## [EXERCISE INSTRUCTIONS]
**a)** Please transcribe part of the Celestica passage word for word, beginning at the words "The company is" and stopping after "next-generation AI platforms.".
**b)** According to the Celestica passage, by how much is Celestica's revenue projected to increase in 2026?

## [EXTRACTED TEXT]
While Celestica’s shares have delivered strong gains over the past three years, the growth story may be far from over. Rising AI-related spending by hyperscalers is expected to support continued revenue growth through 2026 and beyond.
Celestica’s outlook remains solid. New customer wins and a growing backlog are expected to support future growth. Revenue is projected to increase by more than $6.5 billion in 2026, with even stronger growth anticipated in 2027.
A key growth driver is Celestica’s communications infrastructure business. Demand for its 800G Ethernet switch programs remains strong, while the upcoming production of next-generation 1.6T switches for hyperscale customers could provide another significant boost in the second half of the year.
The company is also expanding its presence in AI and machine-learning computing. Production volumes are expected to rise throughout 2026, with additional momentum likely as new rack-scale computing programs enter mass production and customers deploy next-generation AI platforms.

## [GIVEN MATERIAL]

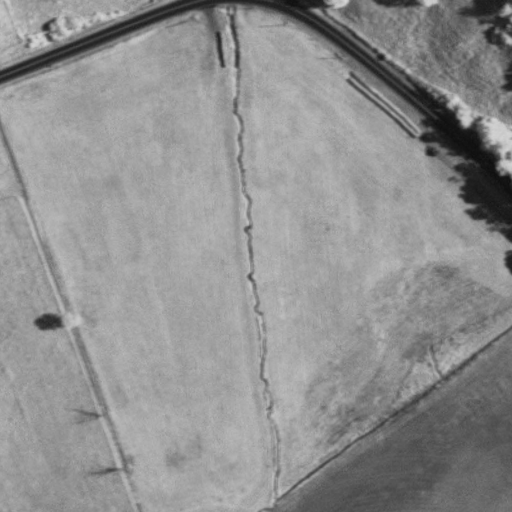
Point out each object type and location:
road: (283, 2)
road: (281, 4)
road: (493, 149)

## [SOLUTIONS TO THE EXERCISE]
**a)**
The company is also expanding its presence in AI and machine-learning computing. Production volumes are expected to rise throughout 2026, with additional momentum likely as new rack-scale computing programs enter mass production and customers deploy next-generation AI platforms.

**b)** More than $6.5 billion.